**** Testo riportato

Atteso che è in relazione agli obiettivi, alle priorità, ai piani e programmi da attuare con il suddetto Piano ed agli specifici compiti della unità organizzativa nella quale opera il dipendente, che il Responsabile valuta l’apporto del singolo ai fini del riconoscimento del premio di risultato, anche questo motivo va respinto poiché infondato, così come quello inerente la violazione dell’art. 5, comma 11-bis, del d.l. n. 95/2012.
Per quanto riguarda i singoli obiettivi dell’U.O. a cui appartiene la ricorrente, gli stessi risultano assegnati con nota del Segretario Generale 16 luglio 2015.
La ricorrente, nel lamentare la carenza di criteri di valutazione, che dovrebbero vincolare il Responsabile della U.O. organizzativa nell’assegnazione del premio, non allega elemento alcuno che possa integrare i vizi denunciati, senza considerare che alla medesima è stato riconosciuto il premio nella misura massima conseguibile, del 100% della quota assegnata per i funzionari dell’Unità Organizzativa di appartenenza.

********
**** Elenco dei dati

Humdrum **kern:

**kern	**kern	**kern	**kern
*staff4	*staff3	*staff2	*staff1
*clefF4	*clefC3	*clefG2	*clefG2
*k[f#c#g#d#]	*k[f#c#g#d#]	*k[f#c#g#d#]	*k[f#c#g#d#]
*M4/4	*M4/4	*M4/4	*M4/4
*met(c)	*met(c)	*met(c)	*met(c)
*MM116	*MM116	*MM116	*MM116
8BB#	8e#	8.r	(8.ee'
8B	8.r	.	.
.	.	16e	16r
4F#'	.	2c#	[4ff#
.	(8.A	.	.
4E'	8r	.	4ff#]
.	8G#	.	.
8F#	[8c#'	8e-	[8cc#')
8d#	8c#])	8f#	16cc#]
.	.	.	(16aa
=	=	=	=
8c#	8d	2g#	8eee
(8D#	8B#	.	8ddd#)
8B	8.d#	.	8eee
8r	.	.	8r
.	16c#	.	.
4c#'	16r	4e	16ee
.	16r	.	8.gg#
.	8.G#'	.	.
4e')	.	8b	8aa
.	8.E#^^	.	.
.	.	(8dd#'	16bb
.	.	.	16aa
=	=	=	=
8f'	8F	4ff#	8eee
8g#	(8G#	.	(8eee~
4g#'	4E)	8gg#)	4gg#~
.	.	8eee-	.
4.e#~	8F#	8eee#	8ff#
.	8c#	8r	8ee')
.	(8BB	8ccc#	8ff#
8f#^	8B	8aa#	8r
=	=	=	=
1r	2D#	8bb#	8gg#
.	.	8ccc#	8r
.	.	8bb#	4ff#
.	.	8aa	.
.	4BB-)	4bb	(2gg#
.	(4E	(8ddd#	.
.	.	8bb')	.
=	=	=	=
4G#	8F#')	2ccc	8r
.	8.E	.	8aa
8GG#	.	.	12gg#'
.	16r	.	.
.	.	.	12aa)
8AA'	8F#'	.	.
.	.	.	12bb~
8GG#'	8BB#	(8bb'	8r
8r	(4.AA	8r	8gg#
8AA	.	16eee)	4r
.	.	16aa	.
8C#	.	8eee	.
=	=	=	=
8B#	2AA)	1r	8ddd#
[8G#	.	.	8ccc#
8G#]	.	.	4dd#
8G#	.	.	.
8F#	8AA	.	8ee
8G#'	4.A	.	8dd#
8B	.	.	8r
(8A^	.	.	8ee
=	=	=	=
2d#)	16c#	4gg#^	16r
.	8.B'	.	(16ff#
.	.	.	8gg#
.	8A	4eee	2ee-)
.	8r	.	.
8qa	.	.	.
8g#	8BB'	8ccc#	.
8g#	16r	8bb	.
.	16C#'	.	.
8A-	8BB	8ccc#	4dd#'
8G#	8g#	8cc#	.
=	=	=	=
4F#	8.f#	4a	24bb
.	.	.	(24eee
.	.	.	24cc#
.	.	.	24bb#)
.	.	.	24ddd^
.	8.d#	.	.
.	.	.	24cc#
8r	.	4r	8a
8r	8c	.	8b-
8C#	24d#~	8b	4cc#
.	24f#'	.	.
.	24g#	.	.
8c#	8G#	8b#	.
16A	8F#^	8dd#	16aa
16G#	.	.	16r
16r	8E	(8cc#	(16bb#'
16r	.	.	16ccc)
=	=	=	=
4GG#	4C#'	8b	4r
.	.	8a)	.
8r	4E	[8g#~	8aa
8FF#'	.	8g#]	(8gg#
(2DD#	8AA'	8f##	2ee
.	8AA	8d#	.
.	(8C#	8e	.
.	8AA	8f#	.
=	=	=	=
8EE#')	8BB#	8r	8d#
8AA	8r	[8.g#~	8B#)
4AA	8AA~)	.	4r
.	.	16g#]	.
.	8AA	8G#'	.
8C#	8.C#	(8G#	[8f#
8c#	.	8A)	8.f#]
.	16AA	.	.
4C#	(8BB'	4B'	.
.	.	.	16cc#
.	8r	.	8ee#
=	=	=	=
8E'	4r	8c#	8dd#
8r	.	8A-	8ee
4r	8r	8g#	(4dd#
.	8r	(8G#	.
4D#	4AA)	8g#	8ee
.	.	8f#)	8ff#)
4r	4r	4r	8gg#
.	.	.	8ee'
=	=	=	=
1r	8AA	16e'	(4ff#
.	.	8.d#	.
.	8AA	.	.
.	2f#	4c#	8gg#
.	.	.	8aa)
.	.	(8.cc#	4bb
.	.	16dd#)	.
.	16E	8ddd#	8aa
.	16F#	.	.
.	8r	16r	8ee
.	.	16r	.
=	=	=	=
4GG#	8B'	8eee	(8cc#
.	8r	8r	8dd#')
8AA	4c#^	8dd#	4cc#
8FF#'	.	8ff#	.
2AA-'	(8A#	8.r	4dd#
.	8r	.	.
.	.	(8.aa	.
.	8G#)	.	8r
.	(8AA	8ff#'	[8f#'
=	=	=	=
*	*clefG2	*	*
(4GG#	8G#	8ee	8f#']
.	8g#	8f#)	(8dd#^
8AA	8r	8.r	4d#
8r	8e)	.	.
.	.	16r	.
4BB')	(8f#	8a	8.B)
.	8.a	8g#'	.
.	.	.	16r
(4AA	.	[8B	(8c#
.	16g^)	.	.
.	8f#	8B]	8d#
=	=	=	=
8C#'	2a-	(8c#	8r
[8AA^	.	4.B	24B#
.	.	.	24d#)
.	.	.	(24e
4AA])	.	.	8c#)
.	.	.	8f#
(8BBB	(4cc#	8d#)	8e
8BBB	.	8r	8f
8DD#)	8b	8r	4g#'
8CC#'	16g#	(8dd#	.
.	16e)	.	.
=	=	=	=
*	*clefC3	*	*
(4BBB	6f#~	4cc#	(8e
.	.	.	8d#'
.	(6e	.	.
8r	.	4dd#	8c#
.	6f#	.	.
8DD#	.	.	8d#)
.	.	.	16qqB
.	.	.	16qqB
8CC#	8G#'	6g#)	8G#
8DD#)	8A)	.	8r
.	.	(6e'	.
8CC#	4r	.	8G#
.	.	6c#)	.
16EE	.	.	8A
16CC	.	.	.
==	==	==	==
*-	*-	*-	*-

********
**** Elenco dei dati

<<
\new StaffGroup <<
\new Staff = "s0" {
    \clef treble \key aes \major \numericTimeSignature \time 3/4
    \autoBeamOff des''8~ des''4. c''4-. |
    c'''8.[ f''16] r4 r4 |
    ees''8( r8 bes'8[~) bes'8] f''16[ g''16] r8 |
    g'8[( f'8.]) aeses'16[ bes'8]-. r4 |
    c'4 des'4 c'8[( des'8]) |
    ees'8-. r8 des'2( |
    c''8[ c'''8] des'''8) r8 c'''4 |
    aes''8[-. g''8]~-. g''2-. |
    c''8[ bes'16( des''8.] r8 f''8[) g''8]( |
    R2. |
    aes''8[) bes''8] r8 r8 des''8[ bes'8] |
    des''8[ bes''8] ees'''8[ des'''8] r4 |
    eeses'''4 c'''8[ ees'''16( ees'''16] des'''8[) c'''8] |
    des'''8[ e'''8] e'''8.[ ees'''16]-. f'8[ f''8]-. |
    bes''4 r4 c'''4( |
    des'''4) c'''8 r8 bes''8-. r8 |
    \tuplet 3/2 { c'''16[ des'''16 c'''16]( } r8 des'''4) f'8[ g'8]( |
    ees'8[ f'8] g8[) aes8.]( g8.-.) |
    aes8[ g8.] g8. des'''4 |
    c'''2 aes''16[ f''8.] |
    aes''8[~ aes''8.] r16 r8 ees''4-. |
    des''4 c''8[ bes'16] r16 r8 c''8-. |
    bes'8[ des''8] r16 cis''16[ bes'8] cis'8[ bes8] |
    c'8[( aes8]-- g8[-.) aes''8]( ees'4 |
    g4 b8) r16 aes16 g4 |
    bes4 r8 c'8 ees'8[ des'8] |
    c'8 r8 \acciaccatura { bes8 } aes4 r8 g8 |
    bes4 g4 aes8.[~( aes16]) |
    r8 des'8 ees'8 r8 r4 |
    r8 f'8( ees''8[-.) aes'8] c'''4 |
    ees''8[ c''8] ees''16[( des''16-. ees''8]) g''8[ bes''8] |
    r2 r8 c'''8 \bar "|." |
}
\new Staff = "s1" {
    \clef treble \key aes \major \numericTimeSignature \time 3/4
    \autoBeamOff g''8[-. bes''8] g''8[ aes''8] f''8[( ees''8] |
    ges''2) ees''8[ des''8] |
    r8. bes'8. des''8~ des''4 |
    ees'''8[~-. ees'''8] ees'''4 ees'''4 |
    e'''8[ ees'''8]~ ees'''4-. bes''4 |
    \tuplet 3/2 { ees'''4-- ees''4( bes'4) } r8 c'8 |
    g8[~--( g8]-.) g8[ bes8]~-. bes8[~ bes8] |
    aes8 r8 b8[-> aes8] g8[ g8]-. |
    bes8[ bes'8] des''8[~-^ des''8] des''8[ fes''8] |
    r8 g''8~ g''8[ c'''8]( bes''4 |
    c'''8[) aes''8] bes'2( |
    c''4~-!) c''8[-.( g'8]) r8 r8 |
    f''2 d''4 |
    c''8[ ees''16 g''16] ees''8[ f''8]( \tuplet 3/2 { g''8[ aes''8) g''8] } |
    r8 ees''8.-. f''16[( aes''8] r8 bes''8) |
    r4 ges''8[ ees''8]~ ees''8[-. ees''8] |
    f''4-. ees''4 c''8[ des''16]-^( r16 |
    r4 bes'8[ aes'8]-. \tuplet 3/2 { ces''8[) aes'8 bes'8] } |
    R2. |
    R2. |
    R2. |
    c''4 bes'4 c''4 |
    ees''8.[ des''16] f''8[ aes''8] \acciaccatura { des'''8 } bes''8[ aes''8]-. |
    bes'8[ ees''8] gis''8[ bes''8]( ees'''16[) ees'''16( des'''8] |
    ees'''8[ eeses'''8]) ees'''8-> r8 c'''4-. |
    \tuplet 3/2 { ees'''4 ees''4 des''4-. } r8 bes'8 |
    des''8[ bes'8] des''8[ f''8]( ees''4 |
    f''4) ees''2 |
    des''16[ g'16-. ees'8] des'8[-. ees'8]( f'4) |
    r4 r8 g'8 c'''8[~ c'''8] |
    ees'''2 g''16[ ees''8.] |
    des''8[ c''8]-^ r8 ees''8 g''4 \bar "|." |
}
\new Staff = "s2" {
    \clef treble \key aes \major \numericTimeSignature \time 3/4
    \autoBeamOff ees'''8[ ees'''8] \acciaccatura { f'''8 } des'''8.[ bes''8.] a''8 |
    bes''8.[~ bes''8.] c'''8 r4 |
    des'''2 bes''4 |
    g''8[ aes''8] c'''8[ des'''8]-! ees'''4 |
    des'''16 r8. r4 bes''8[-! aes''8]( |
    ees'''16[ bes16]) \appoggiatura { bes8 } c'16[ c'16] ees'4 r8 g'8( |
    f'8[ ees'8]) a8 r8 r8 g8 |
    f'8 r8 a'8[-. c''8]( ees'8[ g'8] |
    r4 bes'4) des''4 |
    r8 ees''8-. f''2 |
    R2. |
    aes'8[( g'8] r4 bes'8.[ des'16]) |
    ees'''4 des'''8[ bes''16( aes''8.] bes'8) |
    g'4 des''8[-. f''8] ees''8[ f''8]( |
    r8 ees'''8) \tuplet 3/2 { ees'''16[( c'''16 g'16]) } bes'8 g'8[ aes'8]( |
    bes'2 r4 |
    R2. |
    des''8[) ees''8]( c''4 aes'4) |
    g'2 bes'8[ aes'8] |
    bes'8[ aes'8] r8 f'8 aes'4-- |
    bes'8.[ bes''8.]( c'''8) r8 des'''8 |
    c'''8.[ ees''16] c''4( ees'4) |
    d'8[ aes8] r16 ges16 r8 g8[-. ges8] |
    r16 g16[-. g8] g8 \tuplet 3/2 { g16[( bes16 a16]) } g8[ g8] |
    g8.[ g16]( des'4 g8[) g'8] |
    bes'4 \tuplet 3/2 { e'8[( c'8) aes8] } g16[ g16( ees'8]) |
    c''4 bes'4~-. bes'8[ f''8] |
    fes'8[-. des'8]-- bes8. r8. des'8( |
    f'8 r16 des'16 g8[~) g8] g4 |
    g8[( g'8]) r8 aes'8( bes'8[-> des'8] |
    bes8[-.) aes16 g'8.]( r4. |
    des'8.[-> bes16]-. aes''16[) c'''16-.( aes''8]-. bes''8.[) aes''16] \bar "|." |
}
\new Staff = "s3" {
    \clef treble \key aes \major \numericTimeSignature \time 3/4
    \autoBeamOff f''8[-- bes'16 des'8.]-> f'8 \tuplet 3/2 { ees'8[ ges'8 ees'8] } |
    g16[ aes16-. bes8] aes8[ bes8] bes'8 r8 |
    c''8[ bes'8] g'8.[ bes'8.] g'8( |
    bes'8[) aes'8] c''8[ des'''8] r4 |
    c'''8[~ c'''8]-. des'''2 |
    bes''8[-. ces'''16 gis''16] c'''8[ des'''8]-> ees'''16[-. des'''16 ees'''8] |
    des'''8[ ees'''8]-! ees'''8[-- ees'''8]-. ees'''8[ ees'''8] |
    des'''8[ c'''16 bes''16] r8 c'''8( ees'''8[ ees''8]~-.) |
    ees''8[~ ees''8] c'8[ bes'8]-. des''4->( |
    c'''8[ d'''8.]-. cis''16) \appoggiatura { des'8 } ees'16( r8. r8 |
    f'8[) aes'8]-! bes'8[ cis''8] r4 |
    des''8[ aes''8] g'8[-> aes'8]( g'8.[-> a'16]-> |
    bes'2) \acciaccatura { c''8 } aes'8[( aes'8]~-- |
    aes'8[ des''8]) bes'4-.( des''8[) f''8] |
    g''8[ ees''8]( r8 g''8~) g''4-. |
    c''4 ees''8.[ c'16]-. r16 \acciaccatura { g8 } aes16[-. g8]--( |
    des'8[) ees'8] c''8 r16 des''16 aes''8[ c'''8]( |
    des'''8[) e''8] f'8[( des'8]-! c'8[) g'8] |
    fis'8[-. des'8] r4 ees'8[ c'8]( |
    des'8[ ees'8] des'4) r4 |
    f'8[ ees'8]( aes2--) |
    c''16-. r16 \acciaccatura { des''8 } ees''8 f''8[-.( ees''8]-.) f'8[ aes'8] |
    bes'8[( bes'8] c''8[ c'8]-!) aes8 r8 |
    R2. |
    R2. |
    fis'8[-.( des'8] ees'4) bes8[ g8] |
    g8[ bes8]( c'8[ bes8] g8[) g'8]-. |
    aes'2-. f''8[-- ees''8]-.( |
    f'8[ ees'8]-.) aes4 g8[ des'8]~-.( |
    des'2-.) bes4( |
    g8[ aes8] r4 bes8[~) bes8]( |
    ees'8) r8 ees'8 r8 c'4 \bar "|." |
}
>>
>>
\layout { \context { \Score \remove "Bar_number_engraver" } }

********

### Istruzioni e requisiti
Secondo il testo riportato, con quale atto sono stati assegnati i singoli obiettivi dell'U.O. a cui appartiene la ricorrente?

### Risposta al compito
Con nota del Segretario Generale del 16 luglio 2015.